-- Exercise --
Where the records below show a line containing "index tip: (464, 337)", start copying; end with the line containing "thumb cmc: (612, 287)", and copy it too.

-- Stored data --
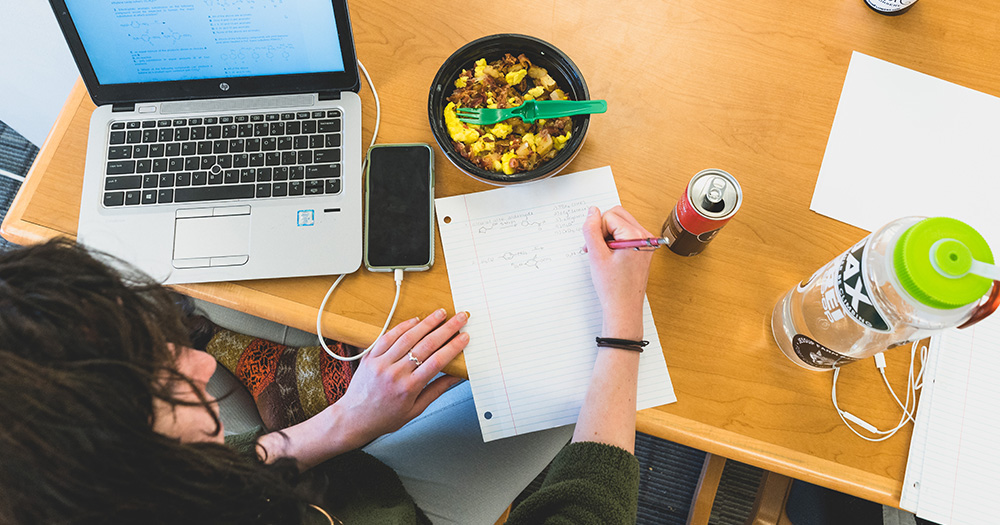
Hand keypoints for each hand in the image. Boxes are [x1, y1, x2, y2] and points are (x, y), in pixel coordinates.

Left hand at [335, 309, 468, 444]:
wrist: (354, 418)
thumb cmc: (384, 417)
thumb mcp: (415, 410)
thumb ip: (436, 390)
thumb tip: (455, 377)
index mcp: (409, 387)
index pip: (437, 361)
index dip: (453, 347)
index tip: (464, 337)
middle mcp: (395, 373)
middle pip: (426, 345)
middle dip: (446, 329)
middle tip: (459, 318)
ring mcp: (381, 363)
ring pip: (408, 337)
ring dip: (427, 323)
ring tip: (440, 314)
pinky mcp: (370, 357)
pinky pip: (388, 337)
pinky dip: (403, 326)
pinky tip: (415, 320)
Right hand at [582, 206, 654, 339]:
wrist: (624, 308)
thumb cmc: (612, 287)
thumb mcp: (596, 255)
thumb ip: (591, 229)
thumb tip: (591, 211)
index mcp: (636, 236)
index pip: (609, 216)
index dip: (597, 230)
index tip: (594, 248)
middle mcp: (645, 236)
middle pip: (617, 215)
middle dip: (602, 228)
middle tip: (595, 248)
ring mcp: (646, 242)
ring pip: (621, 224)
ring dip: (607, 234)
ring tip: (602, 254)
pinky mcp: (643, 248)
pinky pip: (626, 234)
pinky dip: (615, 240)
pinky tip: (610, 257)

...

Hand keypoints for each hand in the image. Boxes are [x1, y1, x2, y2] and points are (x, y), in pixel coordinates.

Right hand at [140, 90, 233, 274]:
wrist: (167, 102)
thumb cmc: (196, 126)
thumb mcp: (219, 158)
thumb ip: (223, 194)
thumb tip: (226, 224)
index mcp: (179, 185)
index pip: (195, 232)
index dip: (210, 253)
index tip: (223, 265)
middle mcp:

-- Solution to the exercise --
index tip: (464, 337)
middle mcp: (395, 373)
middle pip: (426, 345)
middle dip: (446, 329)
middle tip: (459, 318)
ring mcp: (381, 363)
ring pip: (408, 337)
ring dip: (427, 323)
ring tip: (440, 314)
pinky mcp: (370, 357)
pinky pip: (388, 337)
pinky dip: (403, 326)
pinky tip: (415, 320)
Right hand at [582, 206, 654, 339]:
wrist: (624, 308)
thumb cmc: (612, 287)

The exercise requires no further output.